(DATASET EXTRACT begins)
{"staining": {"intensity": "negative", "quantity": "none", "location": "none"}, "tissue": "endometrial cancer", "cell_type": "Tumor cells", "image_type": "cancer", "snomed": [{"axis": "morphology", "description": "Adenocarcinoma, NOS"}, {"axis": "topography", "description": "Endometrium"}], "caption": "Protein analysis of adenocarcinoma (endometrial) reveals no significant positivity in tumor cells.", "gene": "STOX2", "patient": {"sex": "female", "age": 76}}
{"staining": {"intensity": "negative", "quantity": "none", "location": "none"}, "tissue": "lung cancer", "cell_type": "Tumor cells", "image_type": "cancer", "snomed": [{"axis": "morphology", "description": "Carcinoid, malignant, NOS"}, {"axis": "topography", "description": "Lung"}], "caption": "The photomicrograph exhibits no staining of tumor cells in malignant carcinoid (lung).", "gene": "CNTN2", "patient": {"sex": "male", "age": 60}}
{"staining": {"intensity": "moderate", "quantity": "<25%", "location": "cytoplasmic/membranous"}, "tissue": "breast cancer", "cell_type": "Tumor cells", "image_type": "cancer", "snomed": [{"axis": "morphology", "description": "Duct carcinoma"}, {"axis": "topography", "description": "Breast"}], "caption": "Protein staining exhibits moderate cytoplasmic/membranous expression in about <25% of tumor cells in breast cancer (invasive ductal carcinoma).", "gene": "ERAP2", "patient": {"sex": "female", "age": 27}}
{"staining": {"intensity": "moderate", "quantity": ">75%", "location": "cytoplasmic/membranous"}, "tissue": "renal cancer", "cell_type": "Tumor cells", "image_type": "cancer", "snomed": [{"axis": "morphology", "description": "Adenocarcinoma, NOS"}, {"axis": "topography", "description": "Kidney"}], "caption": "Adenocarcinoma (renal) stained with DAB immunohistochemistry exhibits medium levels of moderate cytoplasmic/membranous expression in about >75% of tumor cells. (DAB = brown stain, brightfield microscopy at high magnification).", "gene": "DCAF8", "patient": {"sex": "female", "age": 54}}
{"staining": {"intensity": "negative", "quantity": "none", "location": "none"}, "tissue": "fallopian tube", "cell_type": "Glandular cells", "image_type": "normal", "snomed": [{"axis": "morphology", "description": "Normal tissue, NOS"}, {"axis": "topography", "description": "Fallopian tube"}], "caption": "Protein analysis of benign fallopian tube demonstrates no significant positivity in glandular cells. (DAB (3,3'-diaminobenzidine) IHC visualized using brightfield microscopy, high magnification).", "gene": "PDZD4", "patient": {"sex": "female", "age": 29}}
(DATASET EXTRACT ends)
TASK GOAL> Within the entries above, how many lines contain "high"? Respond with the number only.

FINISHED TASK> 2